Laboratory Testing for Antiphospholipid Syndrome
For any patient suspected of having antiphospholipid syndrome, you must order all three core laboratory tests: lupus anticoagulant (LAC), anticardiolipin antibodies (aCL) IgG and IgM, and anti-β2-glycoprotein I antibodies (aβ2GPI) IgG and IgM—all performed on the same sample and confirmed with repeat testing at least 12 weeks later if positive. 1, 2
Core Laboratory Panel (All Three Required)

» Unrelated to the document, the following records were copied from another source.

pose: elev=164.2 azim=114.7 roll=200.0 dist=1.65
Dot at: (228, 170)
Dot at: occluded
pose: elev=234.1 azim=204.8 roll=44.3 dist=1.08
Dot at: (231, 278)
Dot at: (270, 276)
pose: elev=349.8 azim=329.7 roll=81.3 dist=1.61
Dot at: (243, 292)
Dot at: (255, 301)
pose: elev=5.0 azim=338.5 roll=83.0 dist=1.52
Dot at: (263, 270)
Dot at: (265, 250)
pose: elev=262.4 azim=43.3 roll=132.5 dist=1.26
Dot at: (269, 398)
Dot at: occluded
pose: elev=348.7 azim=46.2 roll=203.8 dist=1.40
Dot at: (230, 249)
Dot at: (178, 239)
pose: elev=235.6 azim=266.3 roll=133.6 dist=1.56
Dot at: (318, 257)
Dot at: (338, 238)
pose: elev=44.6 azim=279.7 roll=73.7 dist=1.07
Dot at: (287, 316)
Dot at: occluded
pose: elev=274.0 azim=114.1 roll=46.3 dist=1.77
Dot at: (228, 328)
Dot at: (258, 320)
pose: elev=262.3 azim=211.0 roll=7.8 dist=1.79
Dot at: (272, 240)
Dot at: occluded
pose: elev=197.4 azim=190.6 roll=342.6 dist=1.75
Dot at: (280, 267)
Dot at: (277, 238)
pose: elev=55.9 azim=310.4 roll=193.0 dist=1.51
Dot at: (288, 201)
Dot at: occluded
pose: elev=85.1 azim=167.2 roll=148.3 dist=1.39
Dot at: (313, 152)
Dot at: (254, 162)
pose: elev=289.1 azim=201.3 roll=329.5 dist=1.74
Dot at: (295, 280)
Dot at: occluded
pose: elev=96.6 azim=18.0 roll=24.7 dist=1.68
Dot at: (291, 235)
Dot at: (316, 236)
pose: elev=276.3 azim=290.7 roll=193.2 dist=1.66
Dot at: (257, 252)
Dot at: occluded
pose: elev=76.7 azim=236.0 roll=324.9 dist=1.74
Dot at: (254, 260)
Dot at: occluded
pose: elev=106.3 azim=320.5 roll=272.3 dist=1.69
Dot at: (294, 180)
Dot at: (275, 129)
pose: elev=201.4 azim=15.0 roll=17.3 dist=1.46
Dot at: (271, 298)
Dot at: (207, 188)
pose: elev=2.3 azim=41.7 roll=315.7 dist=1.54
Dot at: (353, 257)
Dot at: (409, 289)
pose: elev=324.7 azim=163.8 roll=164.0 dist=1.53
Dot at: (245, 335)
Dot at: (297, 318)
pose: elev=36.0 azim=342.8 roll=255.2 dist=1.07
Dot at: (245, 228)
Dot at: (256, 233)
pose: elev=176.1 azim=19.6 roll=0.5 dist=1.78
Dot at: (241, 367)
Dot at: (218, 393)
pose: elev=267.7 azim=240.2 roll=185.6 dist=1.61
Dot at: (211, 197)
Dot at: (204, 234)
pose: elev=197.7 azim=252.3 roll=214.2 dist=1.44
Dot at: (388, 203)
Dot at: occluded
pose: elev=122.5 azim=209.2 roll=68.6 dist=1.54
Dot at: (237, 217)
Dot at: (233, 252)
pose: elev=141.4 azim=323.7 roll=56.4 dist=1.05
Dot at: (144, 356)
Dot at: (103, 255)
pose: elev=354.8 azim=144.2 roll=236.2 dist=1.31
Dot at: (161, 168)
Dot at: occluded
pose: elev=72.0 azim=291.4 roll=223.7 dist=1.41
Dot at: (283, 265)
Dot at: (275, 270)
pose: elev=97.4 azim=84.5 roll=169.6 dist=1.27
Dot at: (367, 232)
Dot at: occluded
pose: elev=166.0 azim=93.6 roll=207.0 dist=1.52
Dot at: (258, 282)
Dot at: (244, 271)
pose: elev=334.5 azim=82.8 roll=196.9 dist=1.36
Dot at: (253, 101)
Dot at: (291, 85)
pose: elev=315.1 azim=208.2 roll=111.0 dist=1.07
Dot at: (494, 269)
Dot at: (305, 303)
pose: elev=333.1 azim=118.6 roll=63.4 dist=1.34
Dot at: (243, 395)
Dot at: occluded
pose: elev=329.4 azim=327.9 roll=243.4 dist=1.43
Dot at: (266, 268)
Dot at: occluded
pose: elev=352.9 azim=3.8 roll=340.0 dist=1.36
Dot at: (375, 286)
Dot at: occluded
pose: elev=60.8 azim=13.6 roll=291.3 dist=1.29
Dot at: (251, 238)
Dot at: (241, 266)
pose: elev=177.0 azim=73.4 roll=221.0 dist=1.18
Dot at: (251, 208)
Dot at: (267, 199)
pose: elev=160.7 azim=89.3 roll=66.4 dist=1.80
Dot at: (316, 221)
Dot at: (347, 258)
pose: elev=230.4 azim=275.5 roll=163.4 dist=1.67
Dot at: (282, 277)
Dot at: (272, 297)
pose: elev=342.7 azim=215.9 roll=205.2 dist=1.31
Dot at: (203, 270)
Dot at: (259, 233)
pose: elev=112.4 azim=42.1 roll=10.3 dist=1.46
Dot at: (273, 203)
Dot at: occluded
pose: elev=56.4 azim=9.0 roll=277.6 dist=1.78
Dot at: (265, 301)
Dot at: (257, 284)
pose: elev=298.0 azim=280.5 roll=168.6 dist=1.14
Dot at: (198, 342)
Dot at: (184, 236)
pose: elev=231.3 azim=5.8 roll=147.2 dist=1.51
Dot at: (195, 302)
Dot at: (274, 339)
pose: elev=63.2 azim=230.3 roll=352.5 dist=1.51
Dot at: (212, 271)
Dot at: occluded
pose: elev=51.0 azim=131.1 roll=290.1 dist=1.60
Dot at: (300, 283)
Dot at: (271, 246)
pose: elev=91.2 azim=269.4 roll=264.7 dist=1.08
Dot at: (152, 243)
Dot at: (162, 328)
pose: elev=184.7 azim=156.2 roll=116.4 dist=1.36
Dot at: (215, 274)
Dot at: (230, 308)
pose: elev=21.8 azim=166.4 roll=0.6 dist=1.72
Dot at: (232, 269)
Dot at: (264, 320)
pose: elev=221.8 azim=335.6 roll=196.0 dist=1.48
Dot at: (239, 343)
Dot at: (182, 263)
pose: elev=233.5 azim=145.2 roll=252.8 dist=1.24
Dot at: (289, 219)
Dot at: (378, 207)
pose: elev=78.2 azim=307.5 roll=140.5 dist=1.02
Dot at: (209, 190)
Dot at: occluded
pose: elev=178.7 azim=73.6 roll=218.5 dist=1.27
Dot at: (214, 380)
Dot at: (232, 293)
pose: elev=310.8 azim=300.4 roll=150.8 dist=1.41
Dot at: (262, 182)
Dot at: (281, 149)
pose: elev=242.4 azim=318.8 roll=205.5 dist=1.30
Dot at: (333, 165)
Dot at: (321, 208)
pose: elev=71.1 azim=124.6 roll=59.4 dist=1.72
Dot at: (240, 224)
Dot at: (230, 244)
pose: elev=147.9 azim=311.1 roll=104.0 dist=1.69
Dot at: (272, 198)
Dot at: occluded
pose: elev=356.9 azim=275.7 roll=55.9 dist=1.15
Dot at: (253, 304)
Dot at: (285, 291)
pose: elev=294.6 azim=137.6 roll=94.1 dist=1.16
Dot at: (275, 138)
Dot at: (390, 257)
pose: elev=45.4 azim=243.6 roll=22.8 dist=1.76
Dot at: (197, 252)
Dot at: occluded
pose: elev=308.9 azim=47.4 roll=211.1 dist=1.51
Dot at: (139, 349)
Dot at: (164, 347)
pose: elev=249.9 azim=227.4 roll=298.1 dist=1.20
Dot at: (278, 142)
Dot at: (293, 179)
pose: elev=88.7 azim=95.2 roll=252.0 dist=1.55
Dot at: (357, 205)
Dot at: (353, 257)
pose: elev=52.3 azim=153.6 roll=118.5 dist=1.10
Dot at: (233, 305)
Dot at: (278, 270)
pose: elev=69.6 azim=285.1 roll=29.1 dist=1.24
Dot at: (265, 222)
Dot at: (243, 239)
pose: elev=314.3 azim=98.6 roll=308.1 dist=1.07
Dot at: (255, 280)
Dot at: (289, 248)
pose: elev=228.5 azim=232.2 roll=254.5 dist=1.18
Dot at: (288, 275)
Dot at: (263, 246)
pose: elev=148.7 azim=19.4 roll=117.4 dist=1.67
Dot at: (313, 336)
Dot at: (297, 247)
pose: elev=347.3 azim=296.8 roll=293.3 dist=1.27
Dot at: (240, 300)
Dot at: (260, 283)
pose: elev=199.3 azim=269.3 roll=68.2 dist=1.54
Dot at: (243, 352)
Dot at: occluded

1. Lupus Anticoagulant (LAC)
- Must use both APTT-based and dRVVT-based assays in parallel—omitting either test misses up to 55% of triple-positive cases 3, 4
- Requires a 3-step methodology: screening test, mixing study, and confirmatory test with phospholipid correction 1, 3
- Report as positive or negative with documentation of any potential interferences 3
- LAC is the strongest single predictor of thrombotic risk, particularly when combined with positive ELISA tests 1, 5
2. Anticardiolipin Antibodies (aCL)
- Test both IgG and IgM isotypes using solid-phase assays (ELISA or automated systems) 1, 2
- Positivity defined as >99th percentile of normal controls 1, 2
- Must be β2-glycoprotein I-dependent 1
- Report quantitative levels, not just positive/negative 3
3. Anti-β2-Glycoprotein I Antibodies (aβ2GPI)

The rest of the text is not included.